Selected Research

1. Wage Shocks, Household Labor Supply, and Income Instability Revise and resubmission at Journal of Population Economics

Do married couples make joint labor supply decisions in response to each other’s wage shocks? The study of this question aids in understanding the link between the rising income instability and household decisions. Existing studies on household insurance either focus on consumption smoothing and take labor supply as a given, or only focus on wives’ labor responses to husbands’ unemployment shocks. This article develops an intra-household insurance model based on the collective framework, which allows for insurance against both permanent and transitory wage shocks from both partners.  Estimation using Survey of Income and Program Participation shows that individuals increase labor supply in response to spouse’s adverse wage shocks and such labor supply responses are larger when shocks are permanent than transitory. This intra-household insurance reduces earnings instability by about four to ten percent. These results suggest that joint labor supply decisions provide an extra smoothing effect on shocks to earnings and household income

2. Increases in Family Income Inequality and Instability--The Importance of Changes in Covariances across Income Sources, with Peter Gottschalk and Robert Moffitt, in progress

The increases in the transitory fluctuations in head's earnings and in family income are well documented. While the increased instability of head's earnings surely contributed to the rise in family income instability, this is but one potential factor. The distribution of the transitory component of family income is the result of changes in the joint distribution of all sources of family income. This paper provides a consistent framework for estimating changes the marginal distributions of the permanent and transitory components of each income source and changes in the covariances across each pair of income sources.

We use the Panel Study of Income Dynamics 1970-2008 to estimate the covariance structure of head's earning, spouses’ earnings and a residual category that includes other public and private non-labor income. The increase in the transitory component of head's earnings was an important factor behind the rise in family income instability. However, the increase in the covariance in the transitory component across income sources also played a significant role.

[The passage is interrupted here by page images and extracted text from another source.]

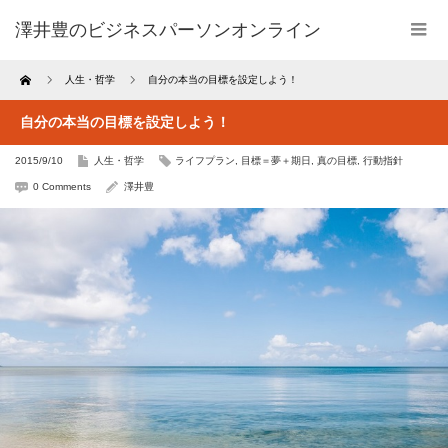
澤井豊のビジネスパーソンオンライン
Home
人生・哲学
自分の本当の目標を設定しよう！
自分の本当の目標を設定しよう！
2015/9/10
人生・哲学
ライフプラン
,
目標＝夢＋期日
,
真の目標
,
行動指針
0 Comments
澤井豊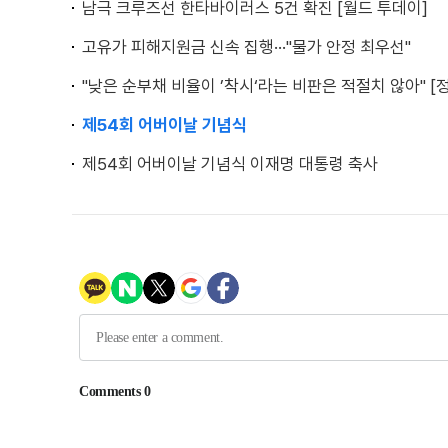
남극 크루즈선 한타바이러스 5건 확진 [월드 투데이]
고유가 피해지원금 신속 집행···"물가 안정 최우선"
"낮은 순부채 비율이 ’착시‘라는 비판은 적절치 않아" [
제54회 어버이날 기념식
제54회 어버이날 기념식 이재명 대통령 축사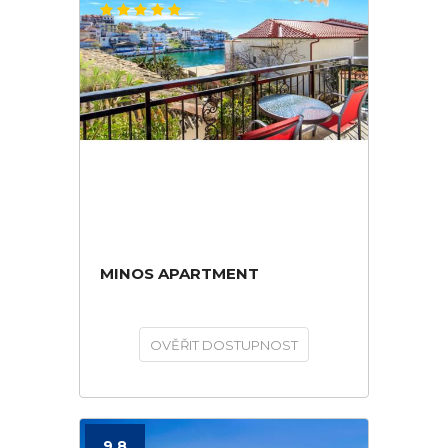
MINOS APARTMENT
OVĚŘIT DOSTUPNOST
9.8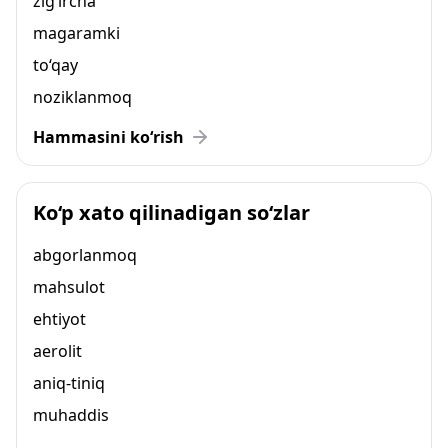
zig‘ircha
magaramki
to‘qay
noziklanmoq
Hammasini ko‘rish
Ko‘p xato qilinadigan so‘zlar
abgorlanmoq
mahsulot
ehtiyot
aerolit
aniq-tiniq
muhaddis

Transitory declines in head's earnings were largely offset by increases in other sources of income in the 1970's and 1980's.  By the 1990's, transitory declines in head's earnings were largely reinforced by declines in other sources of income.

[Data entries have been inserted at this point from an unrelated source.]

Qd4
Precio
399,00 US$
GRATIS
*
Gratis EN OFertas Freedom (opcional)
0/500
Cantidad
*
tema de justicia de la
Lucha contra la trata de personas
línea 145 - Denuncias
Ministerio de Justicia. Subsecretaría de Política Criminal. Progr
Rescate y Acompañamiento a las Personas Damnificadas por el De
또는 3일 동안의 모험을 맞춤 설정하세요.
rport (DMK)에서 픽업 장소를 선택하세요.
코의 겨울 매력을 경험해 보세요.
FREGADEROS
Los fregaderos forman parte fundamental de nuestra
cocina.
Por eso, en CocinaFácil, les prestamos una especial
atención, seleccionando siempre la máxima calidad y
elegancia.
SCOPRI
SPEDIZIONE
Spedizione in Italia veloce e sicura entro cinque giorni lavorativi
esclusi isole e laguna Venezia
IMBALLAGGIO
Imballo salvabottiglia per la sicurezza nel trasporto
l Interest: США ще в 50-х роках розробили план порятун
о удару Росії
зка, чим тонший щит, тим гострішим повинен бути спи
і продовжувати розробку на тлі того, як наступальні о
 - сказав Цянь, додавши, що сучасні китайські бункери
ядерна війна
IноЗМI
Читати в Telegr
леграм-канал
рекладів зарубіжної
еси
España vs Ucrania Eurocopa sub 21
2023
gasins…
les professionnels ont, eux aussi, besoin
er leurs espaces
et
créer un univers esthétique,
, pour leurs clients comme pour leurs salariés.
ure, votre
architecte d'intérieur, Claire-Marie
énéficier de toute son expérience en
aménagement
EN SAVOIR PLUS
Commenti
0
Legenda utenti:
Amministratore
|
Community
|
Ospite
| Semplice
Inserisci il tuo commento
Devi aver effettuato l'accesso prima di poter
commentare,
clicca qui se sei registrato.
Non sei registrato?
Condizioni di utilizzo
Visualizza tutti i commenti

3. Do Racial Disparities in Private Transfers Help Explain the Racial Wealth Gap? New Evidence from Longitudinal Data, with Signe-Mary McKernan, Caroline Ratcliffe, and Margaret Simms, under review

How do private transfers differ by race and ethnicity and do such differences explain the racial and ethnic disparity in wealth? Using the Panel Study of Income Dynamics, this study examines private transfers by race and ethnicity in the United States and explores a causal relationship between private transfers and wealth. Our empirical approach uses panel data and a family-level fixed effect model to control for the endogeneity of private transfers. We examine private transfers in the form of financial support received and given from extended families and friends, as well as large gifts and inheritances. Our findings highlight important differences in private transfers by race and ethnicity: African Americans and Hispanics (both immigrant and non-immigrant) receive less in private transfers than non-Hispanic whites. Private transfers in the form of large gifts and inheritances (but not net support received) are importantly related to increases in wealth overall and for whites and black non-Hispanics. In total, we estimate that the African American shortfall in large gifts and inheritances accounts for 12 percent of the white-black racial wealth gap.

4. How Much Does the Supplemental Nutrition Assistance Program Reduce Food Insecurity? with Caroline Ratcliffe and Signe-Mary McKernan. American Journal of Agricultural Economics, 93(4): 1082-98, July 2011

Nearly 15% of all U.S. households and 40% of near-poor households were food insecure in 2009. The Supplemental Nutrition Assistance Program (SNAP) is the cornerstone of federal food assistance programs and serves as the first line of defense against food-related hardship. This paper measures the effectiveness of SNAP in reducing food insecurity using an instrumental variables approach to control for selection. Our results suggest that receipt of SNAP benefits reduces the likelihood of being food insecure by roughly 30% and reduces the likelihood of being very food insecure by 20%.

5. Recent Trends in Household Income Dynamics for the U.S., West Germany and the U.K.Economic Bulletin 30(2): 1154-72, May 2010

This paper examines the recent trends in household income volatility in the United States, Germany and Great Britain, and compares household income volatility with individual income volatility. I estimate a formal error components model using the Cross-national Equivalence File from 1979 to 2004. I find that household income volatility, measured by the transitory variance of household income, accounts for more than half of the total income variance for all three countries. Despite the differences in the total household income variances among the three countries, the permanent variances converges since the late 1990s.